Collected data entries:
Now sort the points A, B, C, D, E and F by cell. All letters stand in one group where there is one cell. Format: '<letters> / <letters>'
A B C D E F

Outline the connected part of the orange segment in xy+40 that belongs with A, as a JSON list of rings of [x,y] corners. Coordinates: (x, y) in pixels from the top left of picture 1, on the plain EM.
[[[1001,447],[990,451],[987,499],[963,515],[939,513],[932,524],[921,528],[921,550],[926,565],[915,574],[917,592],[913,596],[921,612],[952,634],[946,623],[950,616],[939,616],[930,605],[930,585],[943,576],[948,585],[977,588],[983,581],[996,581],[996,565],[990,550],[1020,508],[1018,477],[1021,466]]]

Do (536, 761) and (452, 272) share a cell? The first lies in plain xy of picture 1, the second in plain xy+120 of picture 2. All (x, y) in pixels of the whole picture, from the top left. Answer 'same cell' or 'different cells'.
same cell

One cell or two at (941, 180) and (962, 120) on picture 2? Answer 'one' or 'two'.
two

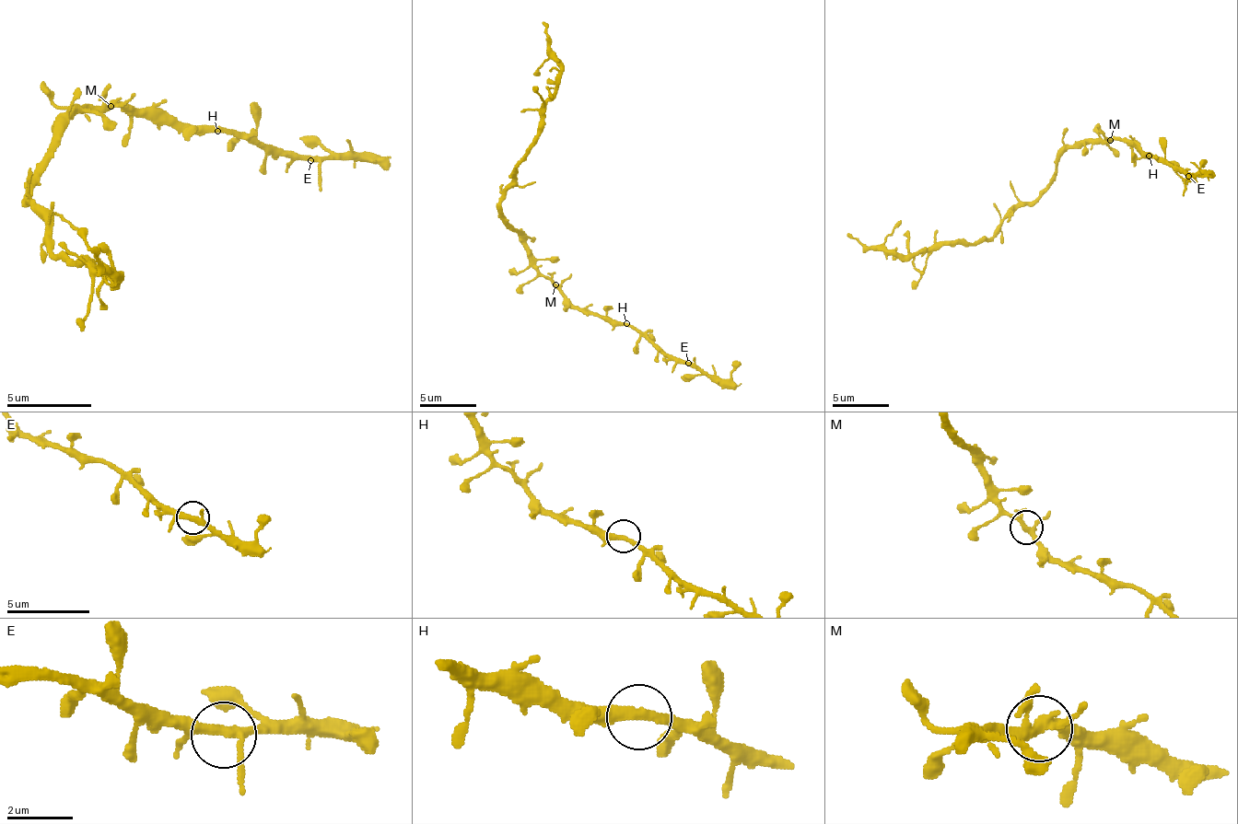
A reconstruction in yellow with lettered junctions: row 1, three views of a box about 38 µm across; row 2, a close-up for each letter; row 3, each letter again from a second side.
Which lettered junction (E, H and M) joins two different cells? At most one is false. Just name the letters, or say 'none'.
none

==

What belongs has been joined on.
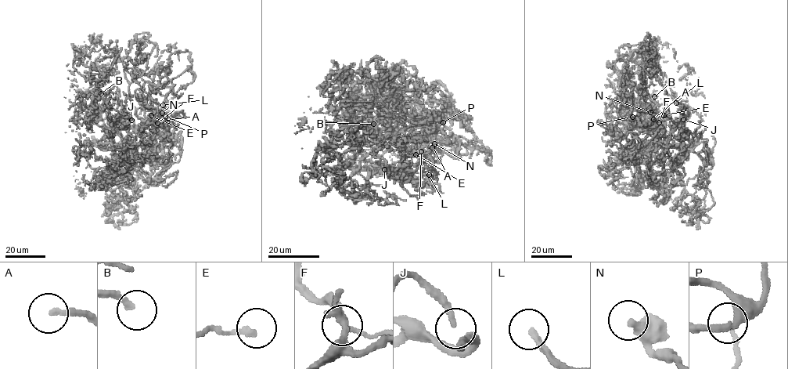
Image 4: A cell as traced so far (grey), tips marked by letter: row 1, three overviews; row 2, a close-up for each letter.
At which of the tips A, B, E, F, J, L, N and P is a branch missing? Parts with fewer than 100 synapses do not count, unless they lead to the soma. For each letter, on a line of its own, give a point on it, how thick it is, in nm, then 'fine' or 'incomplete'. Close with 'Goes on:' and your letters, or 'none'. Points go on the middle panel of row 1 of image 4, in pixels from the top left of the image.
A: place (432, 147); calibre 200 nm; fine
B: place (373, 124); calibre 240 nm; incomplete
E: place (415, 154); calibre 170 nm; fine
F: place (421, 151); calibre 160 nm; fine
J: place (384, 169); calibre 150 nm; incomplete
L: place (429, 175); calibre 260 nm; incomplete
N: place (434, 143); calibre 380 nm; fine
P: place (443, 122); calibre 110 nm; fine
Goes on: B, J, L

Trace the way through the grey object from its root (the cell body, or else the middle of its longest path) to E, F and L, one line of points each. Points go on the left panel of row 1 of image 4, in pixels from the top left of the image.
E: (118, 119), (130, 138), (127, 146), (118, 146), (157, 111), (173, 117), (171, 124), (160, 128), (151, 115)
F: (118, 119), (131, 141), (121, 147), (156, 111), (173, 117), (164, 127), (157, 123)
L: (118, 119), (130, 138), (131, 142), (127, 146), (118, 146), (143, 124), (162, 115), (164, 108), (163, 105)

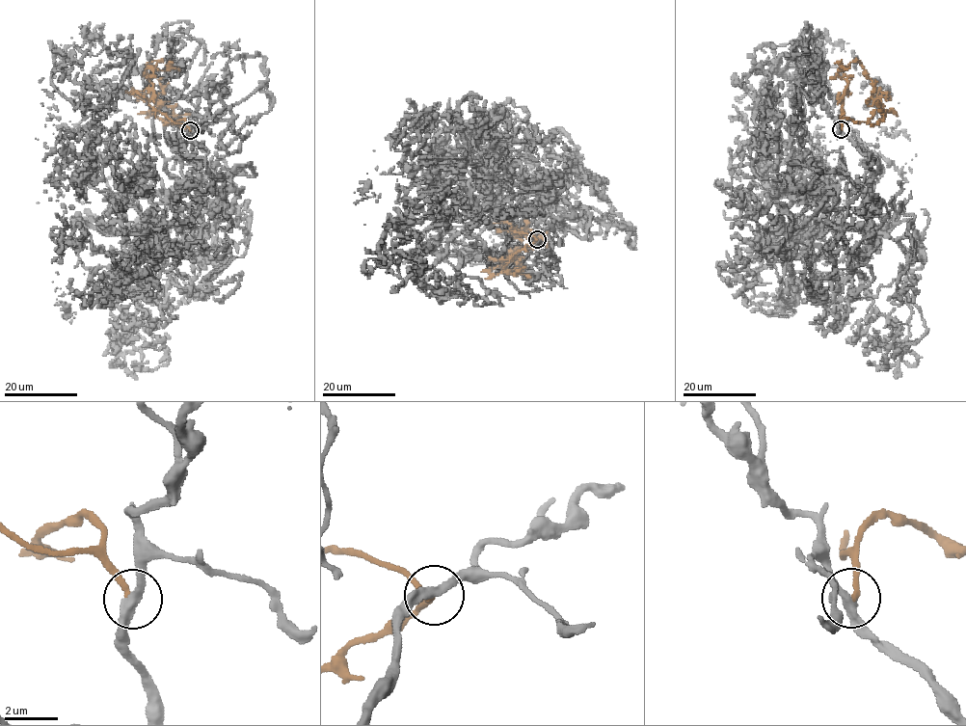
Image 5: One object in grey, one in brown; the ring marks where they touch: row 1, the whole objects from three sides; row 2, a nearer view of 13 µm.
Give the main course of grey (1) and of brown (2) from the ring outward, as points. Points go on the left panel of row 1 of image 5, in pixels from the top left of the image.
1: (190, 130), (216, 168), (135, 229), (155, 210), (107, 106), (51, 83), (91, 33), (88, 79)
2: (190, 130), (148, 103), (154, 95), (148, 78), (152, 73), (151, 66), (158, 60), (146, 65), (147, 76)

▸ Work request
Report each line in the preceding entries that holds the string "three".

▸ Answer for the task
A reconstruction in yellow with lettered junctions: row 1, three views of a box about 38 µm across; row 2, a close-up for each letter; row 3, each letter again from a second side.
Image 4: A cell as traced so far (grey), tips marked by letter: row 1, three overviews; row 2, a close-up for each letter.
Image 5: One object in grey, one in brown; the ring marks where they touch: row 1, the whole objects from three sides; row 2, a nearer view of 13 µm.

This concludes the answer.